Less clear, though, is what to do if a PC is not on the list. In some cases, the system will run Windows 10, although the manufacturer has not written drivers or tested it. In other cases, it won't run Windows 10 at all.
Microsoft has provided its own tool to test for Windows 10 compatibility. The Get Windows 10 app was pushed onto many PCs before Windows 10's release during routine updates. If you fire up the app and select the Check Your PC option, the app will scan your system for potential Windows 10 compatibility problems.
What happens if Microsoft says your PC is OK to upgrade, but that system isn't on the vendor's supported list? Here, for example, is what an Acer spokeswoman told me:
We will release any required BIOS updates and/or drivers for any systems on the approved list. If a product is not on the approved list, a customer may still be able to install Windows 10, but we will not release new BIOS/drivers for Windows 10, cannot guarantee it will work, etc.

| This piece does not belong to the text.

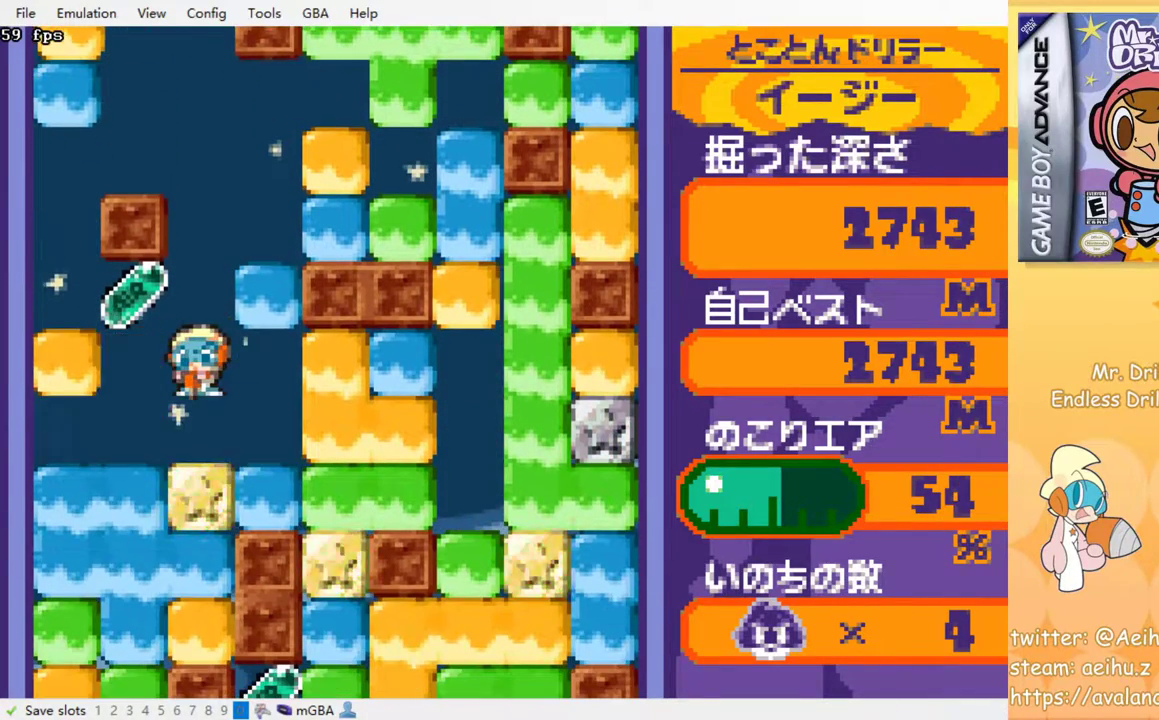
{"buttons": [], "events": []}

That's pretty much what I heard from the other companies, too.
Welcome to patch city
The worst case is when Microsoft's compatibility app gives the thumbs-up — and the system won't run properly once the update has been performed. If the system was on the vendor's Windows 10 approved list, that vendor should provide support. If not (particularly if it's an old, out-of-warranty system) the chances of getting vendor support are slim.
Meanwhile, Microsoft is already whipping out patches on an operating system that has only been live for a couple of weeks. Microsoft has released the second "cumulative update" — meaning a major set of patches — for Windows 10 in only three days.
Overall, Windows 10 is a huge improvement over Windows 8, but the reluctance of PC makers to support many potentially viable PCs smacks of planned obsolescence. That won't do much to build loyalty at a time when the PC makers should be showering the thinning ranks of their customers with love.